= Problem set =
**a)** In the Java collections interview questions, transcribe the passage that begins at the words "Java Collection Framework" and stop after the words "exact key-value pair.".
**b)** Condense the paragraph of the Java collections interview questions that starts with "Answer: HashMap in Java uses" into a short bulleted list that keeps its main facts.

Java Collection Framework interview questions

1. How does HashMap work internally in Java?

Answer: HashMap in Java uses an array of nodes (buckets) to store key-value pairs. Each bucket is a linked list or a red-black tree if the list grows too long (threshold is 8). The key's hashCode is used to determine the bucket index. If multiple keys map to the same bucket (collision), they are stored in a linked list or tree at that index. When retrieving a value, the hashCode and equals method are used to find the exact key-value pair.

Example:

Map<String, Integer> map = new HashMap<>();
map.put("one", 1);
map.put("two", 2);
System.out.println(map.get("one")); // Output: 1

2. What are the differences between ArrayList and LinkedList?

Answer:

• Underlying Data Structure: ArrayList uses a dynamic array, while LinkedList uses a doubly linked list.
• Access Time: ArrayList provides constant-time access for get and set operations (O(1)), while LinkedList provides linear-time access (O(n)).
• Insertion/Deletion: LinkedList is better for frequent insertions and deletions (O(1) for add/remove) in the middle of the list, whereas ArrayList requires shifting elements (O(n)).
• Memory Overhead: LinkedList uses more memory due to storing references to the previous and next elements.

Example:

List<String> arrayList = new ArrayList<>();
List<String> linkedList = new LinkedList<>();

3. Explain the difference between HashSet and TreeSet.

Answer:

• Ordering: HashSet does not maintain any order of elements, while TreeSet maintains elements in a sorted (natural ordering or specified comparator) order.
• Performance: HashSet offers constant time (O(1)) performance for basic operations like add, remove, and contains. TreeSet offers log-time (O(log n)) performance.
• Implementation: HashSet is backed by a HashMap, while TreeSet is backed by a TreeMap.

Example:

Set<String> hashSet = new HashSet<>();
Set<String> treeSet = new TreeSet<>();
hashSet.add("b");
hashSet.add("a");
treeSet.add("b");
treeSet.add("a");
System.out.println(hashSet); // Output might be [a, b] or [b, a]
System.out.println(treeSet); // Output: [a, b]

4. How does ConcurrentHashMap achieve thread safety?

Answer: ConcurrentHashMap achieves thread safety through a combination of lock striping and concurrent techniques. It divides the map into segments (by default 16), each with its own lock. This reduces contention by allowing multiple threads to operate on different segments concurrently. For finer-grained locking, it uses a non-blocking algorithm with volatile variables and CAS (Compare-And-Swap) operations.

Entries from a dataset
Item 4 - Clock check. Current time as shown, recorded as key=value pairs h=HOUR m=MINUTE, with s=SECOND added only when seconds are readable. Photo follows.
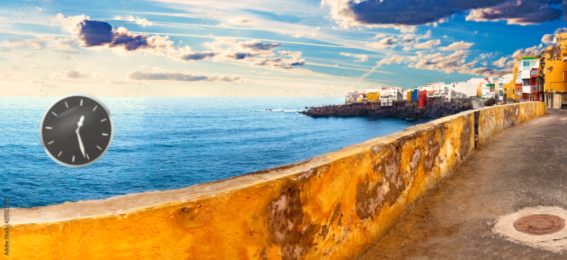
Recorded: h=12 m=26
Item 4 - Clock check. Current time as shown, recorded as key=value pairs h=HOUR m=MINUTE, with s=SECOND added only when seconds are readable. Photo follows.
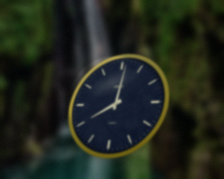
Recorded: h=8 m=1
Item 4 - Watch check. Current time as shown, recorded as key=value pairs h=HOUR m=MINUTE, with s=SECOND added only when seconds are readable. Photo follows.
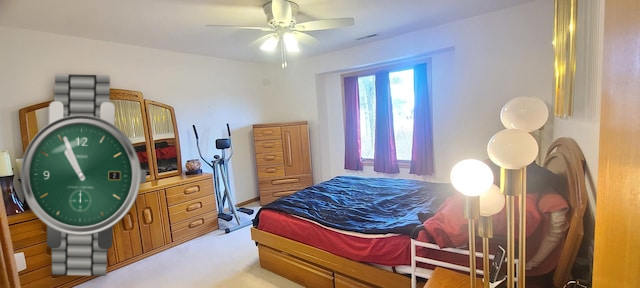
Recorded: h=10 m=56
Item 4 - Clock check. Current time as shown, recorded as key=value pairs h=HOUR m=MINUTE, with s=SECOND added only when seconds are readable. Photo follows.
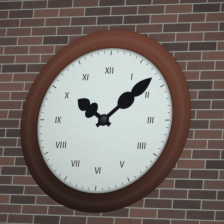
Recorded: h=10 m=8
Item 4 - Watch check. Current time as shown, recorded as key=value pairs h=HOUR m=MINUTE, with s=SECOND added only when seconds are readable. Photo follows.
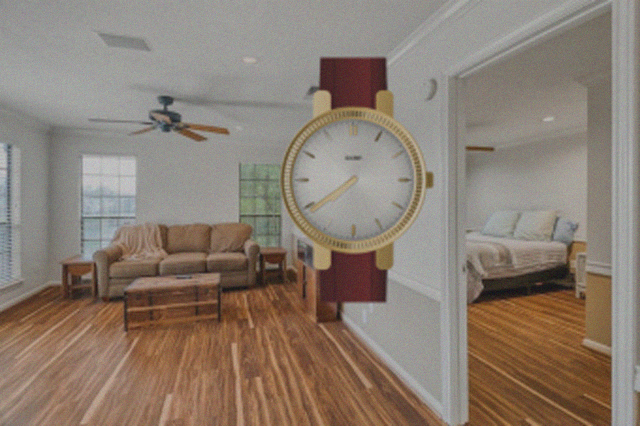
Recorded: h=7 m=39
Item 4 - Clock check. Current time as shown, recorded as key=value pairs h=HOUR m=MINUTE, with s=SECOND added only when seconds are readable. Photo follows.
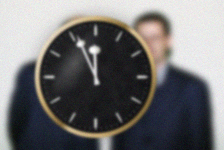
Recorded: h=11 m=56
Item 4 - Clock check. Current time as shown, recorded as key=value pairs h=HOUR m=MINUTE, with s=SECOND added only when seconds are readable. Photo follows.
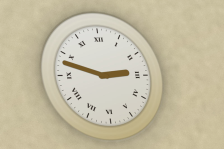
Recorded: h=2 m=48
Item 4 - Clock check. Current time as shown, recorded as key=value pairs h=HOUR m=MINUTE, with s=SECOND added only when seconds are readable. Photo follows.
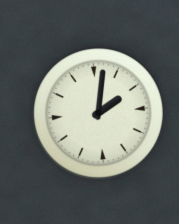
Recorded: h=2 m=2
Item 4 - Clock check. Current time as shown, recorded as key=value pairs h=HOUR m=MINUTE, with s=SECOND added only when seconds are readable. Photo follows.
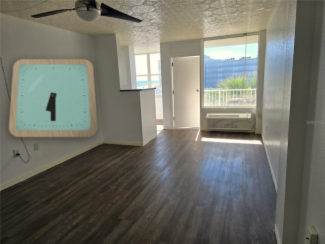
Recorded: h=6 m=30
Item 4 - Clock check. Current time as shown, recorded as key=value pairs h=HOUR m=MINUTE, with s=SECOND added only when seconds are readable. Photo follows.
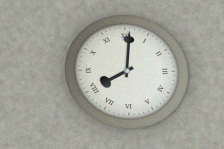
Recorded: h=8 m=1
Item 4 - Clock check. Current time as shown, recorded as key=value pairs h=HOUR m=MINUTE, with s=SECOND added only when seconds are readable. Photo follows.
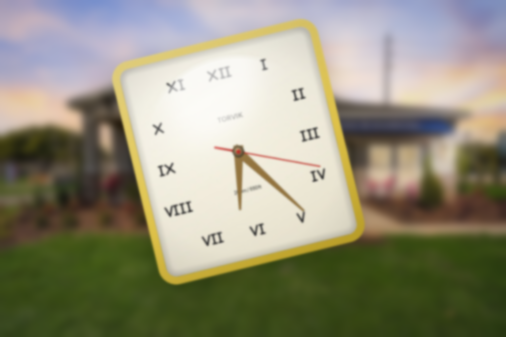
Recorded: h=6 m=24 s=19
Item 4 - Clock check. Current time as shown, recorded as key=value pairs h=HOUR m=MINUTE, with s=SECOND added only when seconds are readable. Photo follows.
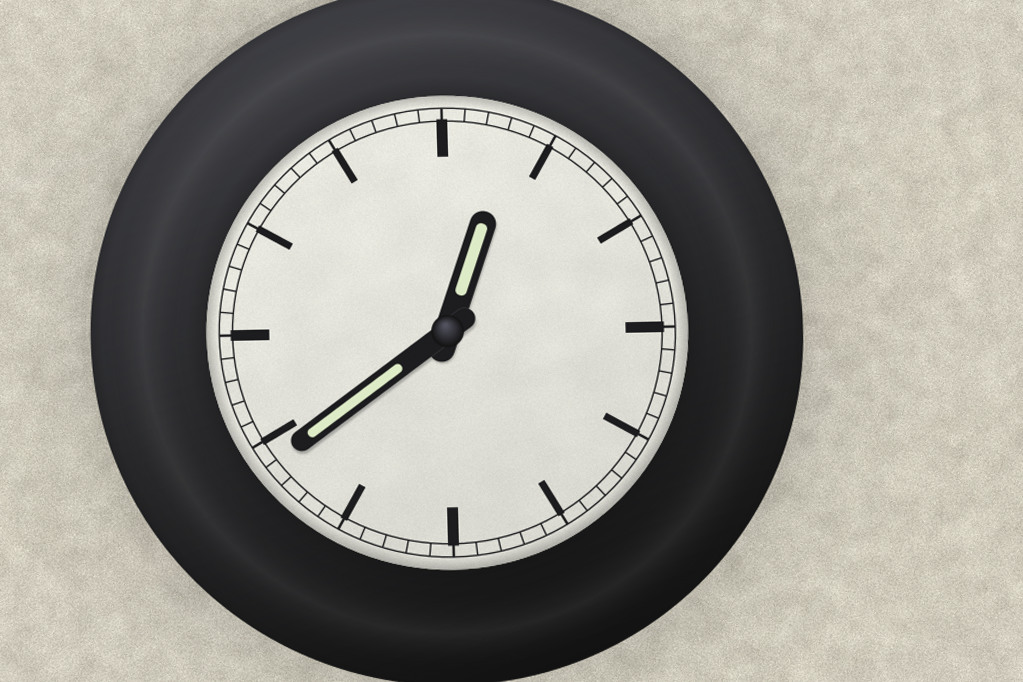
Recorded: h=12 m=39
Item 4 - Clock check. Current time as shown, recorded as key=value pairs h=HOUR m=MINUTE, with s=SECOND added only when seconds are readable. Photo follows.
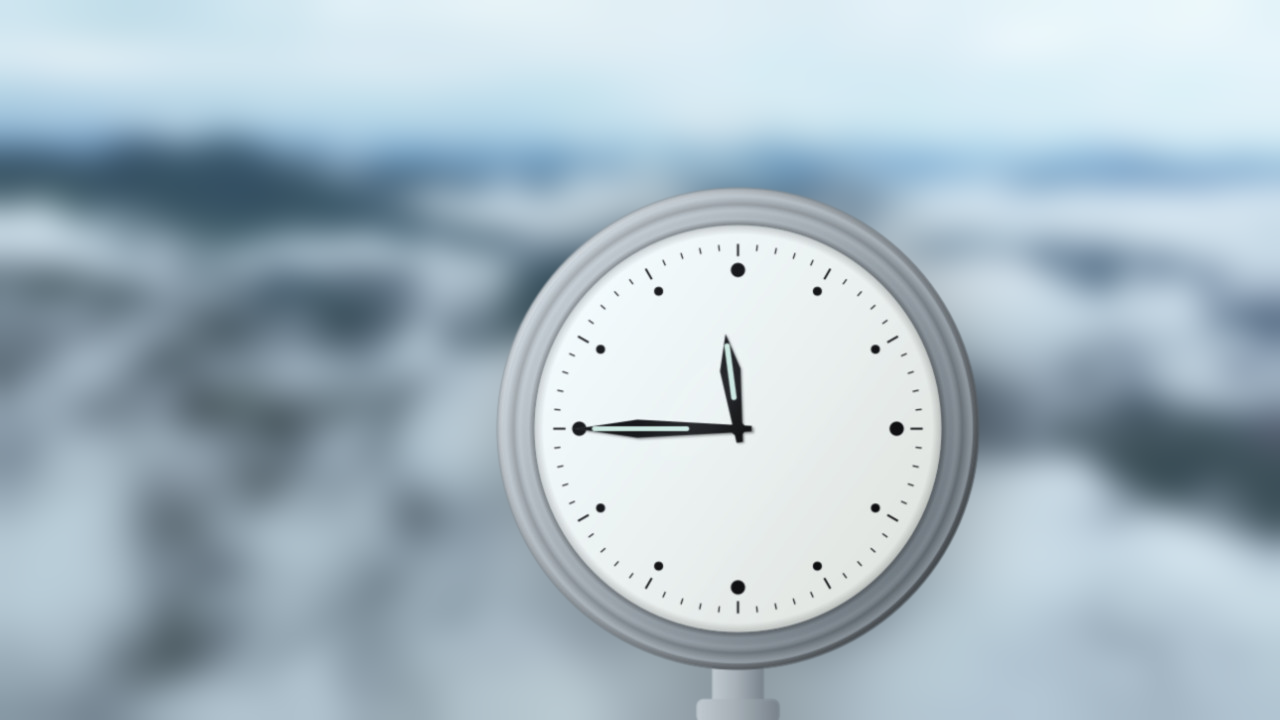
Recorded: h=11 m=45
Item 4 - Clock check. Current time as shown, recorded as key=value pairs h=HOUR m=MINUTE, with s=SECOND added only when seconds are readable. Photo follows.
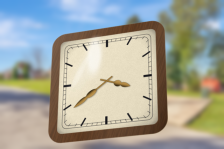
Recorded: h=3 m=39
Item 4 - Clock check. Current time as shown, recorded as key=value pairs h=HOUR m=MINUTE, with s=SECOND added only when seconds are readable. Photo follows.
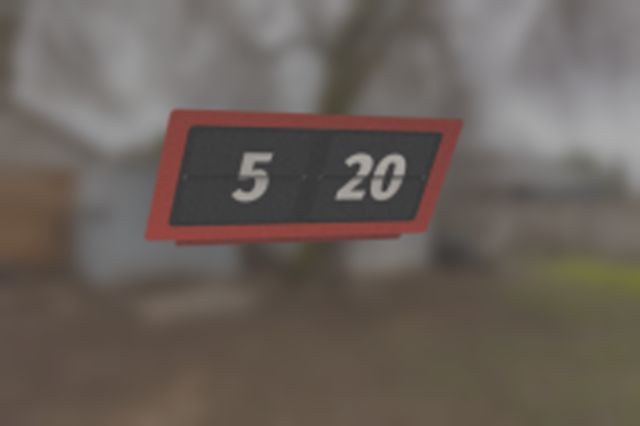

= Answers below =
**a)**
Java Collection Framework interview questions

1. How does HashMap work internally in Java?

Answer: HashMap in Java uses an array of nodes (buckets) to store key-value pairs. Each bucket is a linked list or a red-black tree if the list grows too long (threshold is 8). The key's hashCode is used to determine the bucket index. If multiple keys map to the same bucket (collision), they are stored in a linked list or tree at that index. When retrieving a value, the hashCode and equals method are used to find the exact key-value pair.

**b)**
- HashMap stores key-value pairs in an array of nodes called buckets.
- Each bucket is a linked list, or a red-black tree if the list grows too long (threshold of 8).
- The key's hashCode determines the bucket index.
- Keys that map to the same bucket (a collision) are stored in the linked list or tree at that index.
- Retrieval uses the hashCode and equals method to find the exact key-value pair.